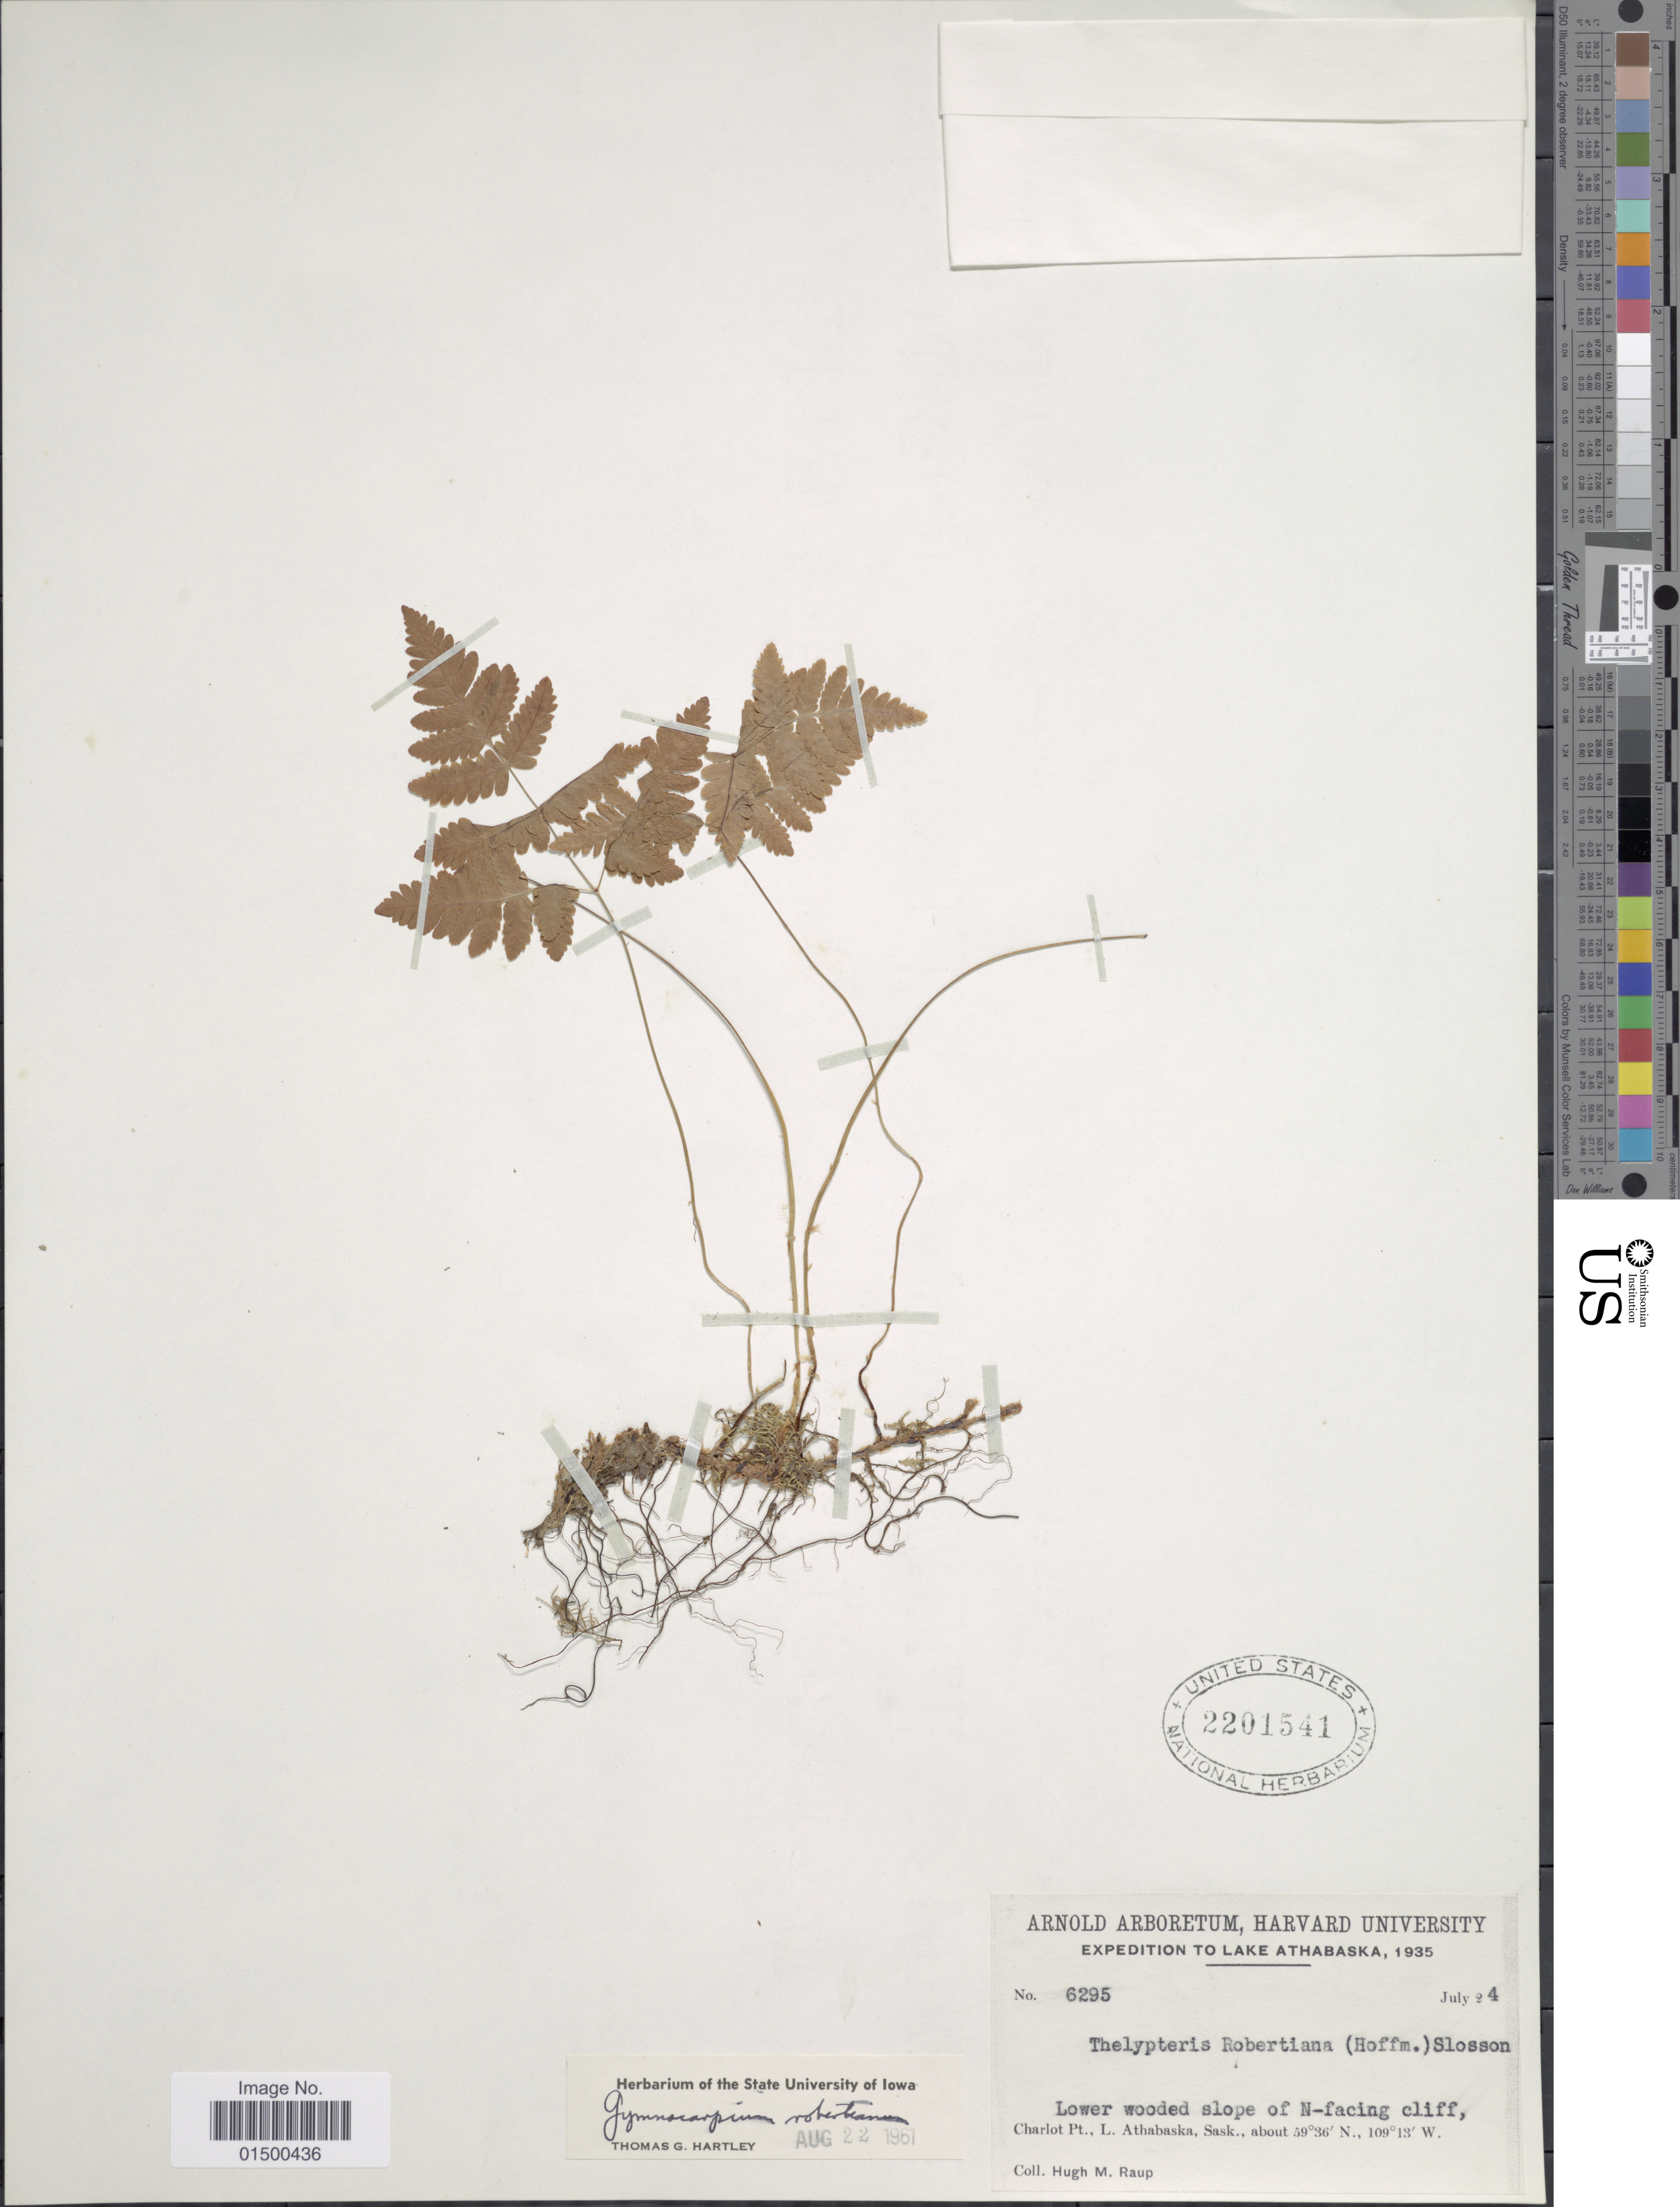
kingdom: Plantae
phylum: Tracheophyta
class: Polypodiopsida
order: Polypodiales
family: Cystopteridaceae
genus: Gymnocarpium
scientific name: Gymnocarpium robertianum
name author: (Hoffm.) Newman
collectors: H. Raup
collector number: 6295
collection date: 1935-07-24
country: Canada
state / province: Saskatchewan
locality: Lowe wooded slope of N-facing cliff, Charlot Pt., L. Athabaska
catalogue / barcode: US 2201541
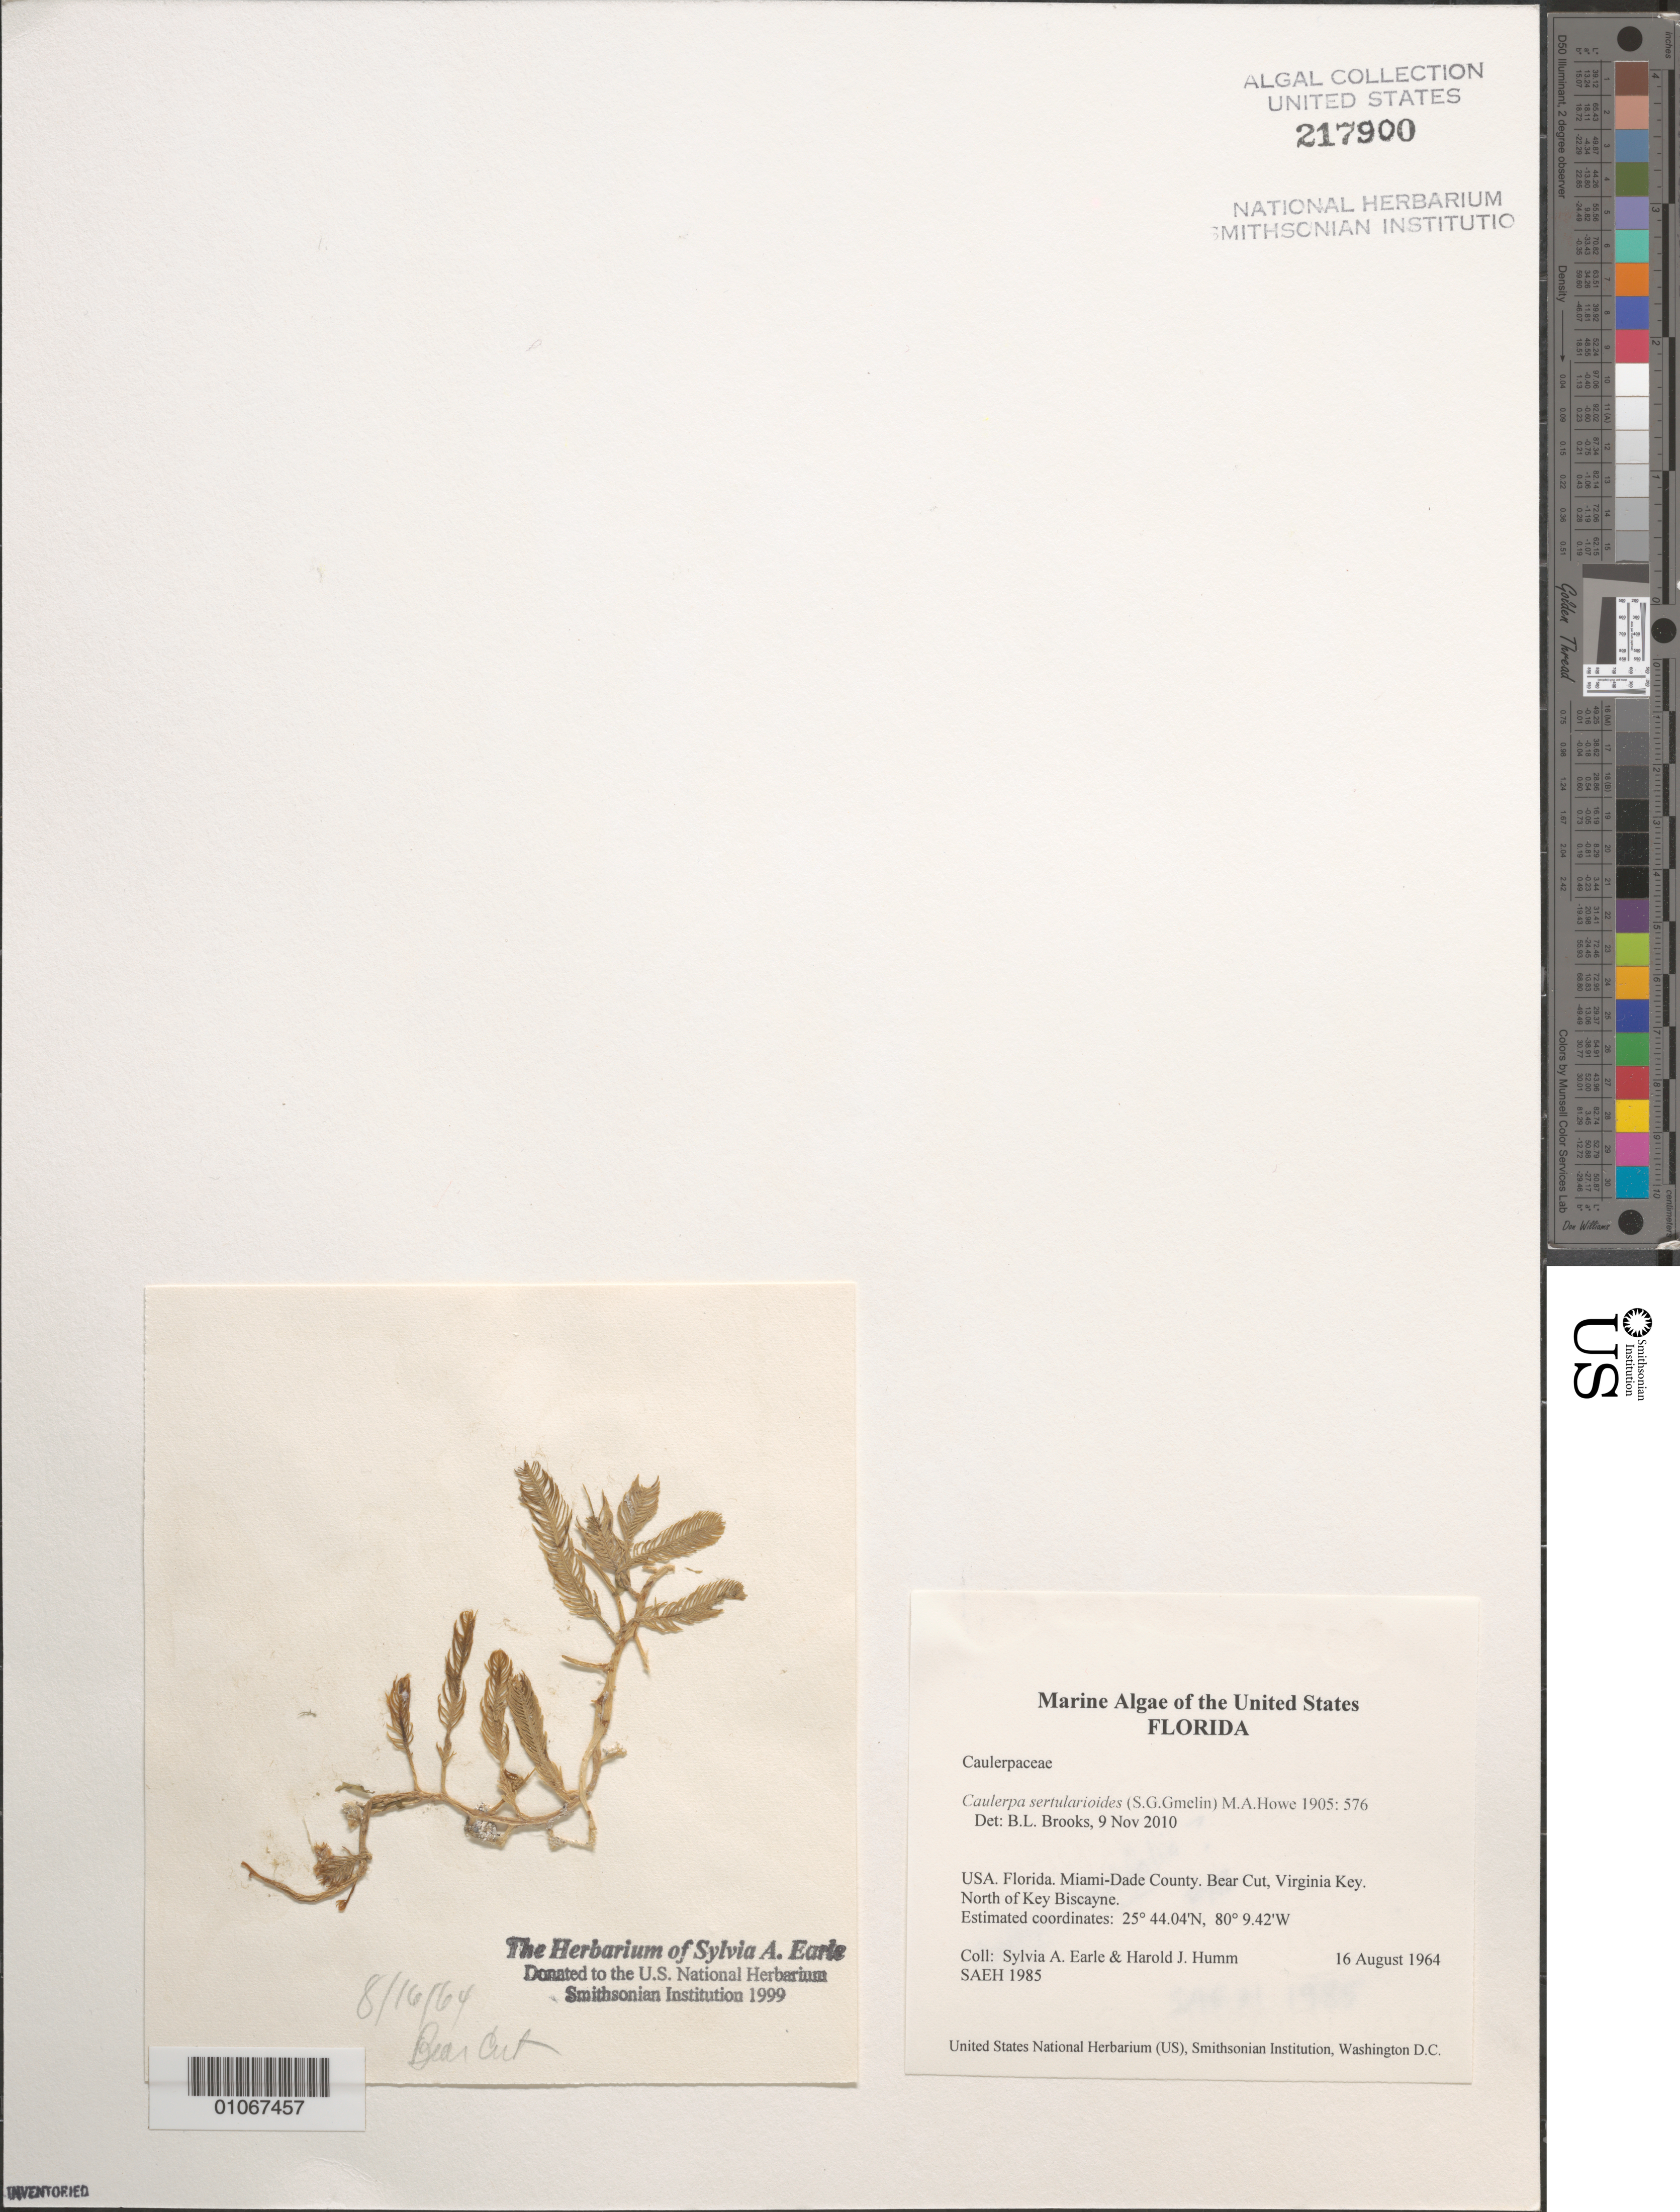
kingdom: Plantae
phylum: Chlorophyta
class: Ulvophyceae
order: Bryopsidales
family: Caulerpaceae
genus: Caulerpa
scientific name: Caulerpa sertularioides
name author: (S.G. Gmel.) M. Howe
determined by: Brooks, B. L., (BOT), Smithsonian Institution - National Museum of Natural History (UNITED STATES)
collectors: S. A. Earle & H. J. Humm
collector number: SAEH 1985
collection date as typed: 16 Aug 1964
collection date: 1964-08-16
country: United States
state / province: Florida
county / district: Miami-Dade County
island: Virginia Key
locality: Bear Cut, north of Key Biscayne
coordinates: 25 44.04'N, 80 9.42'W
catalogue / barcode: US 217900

> **Task brief**
Render the material above as a two-column CSV headed field and value, with one row for every labeled line of both sheets and each entry in its own quoted field, line breaks turned into spaces. Leave the pictures out.

> **Response for this exercise**
field,value
"kingdom:","Plantae"
"phylum:","Tracheophyta"
"class:","Polypodiopsida"
"order:","Polypodiales"
"family:","Cystopteridaceae"
"genus:","Gymnocarpium"
"scientific name:","Gymnocarpium robertianum"
"name author:","(Hoffm.) Newman"
"collectors:","H. Raup"
"collector number:","6295"
"collection date:","1935-07-24"
"country:","Canada"
"state / province:","Saskatchewan"
"locality:","Lowe wooded slope of N-facing cliff, Charlot Pt., L. Athabaska"
"catalogue / barcode:","US 2201541"
"kingdom:","Plantae"
"phylum:","Chlorophyta"
"class:","Ulvophyceae"
"order:","Bryopsidales"
"family:","Caulerpaceae"
"genus:","Caulerpa"
"scientific name:","Caulerpa sertularioides"
"name author:","(S.G. Gmel.) M. Howe"
"determined by:","Brooks, B. L., (BOT), Smithsonian Institution - National Museum of Natural History (UNITED STATES)"
"collectors:","S. A. Earle & H. J. Humm"
"collector number:","SAEH 1985"
"collection date as typed:","16 Aug 1964"
"collection date:","1964-08-16"
"country:","United States"
"state / province:","Florida"
"county / district:","Miami-Dade County"
"island:","Virginia Key"
"locality:","Bear Cut, north of Key Biscayne"
"coordinates:","25 44.04'N, 80 9.42'W"
"catalogue / barcode:","US 217900"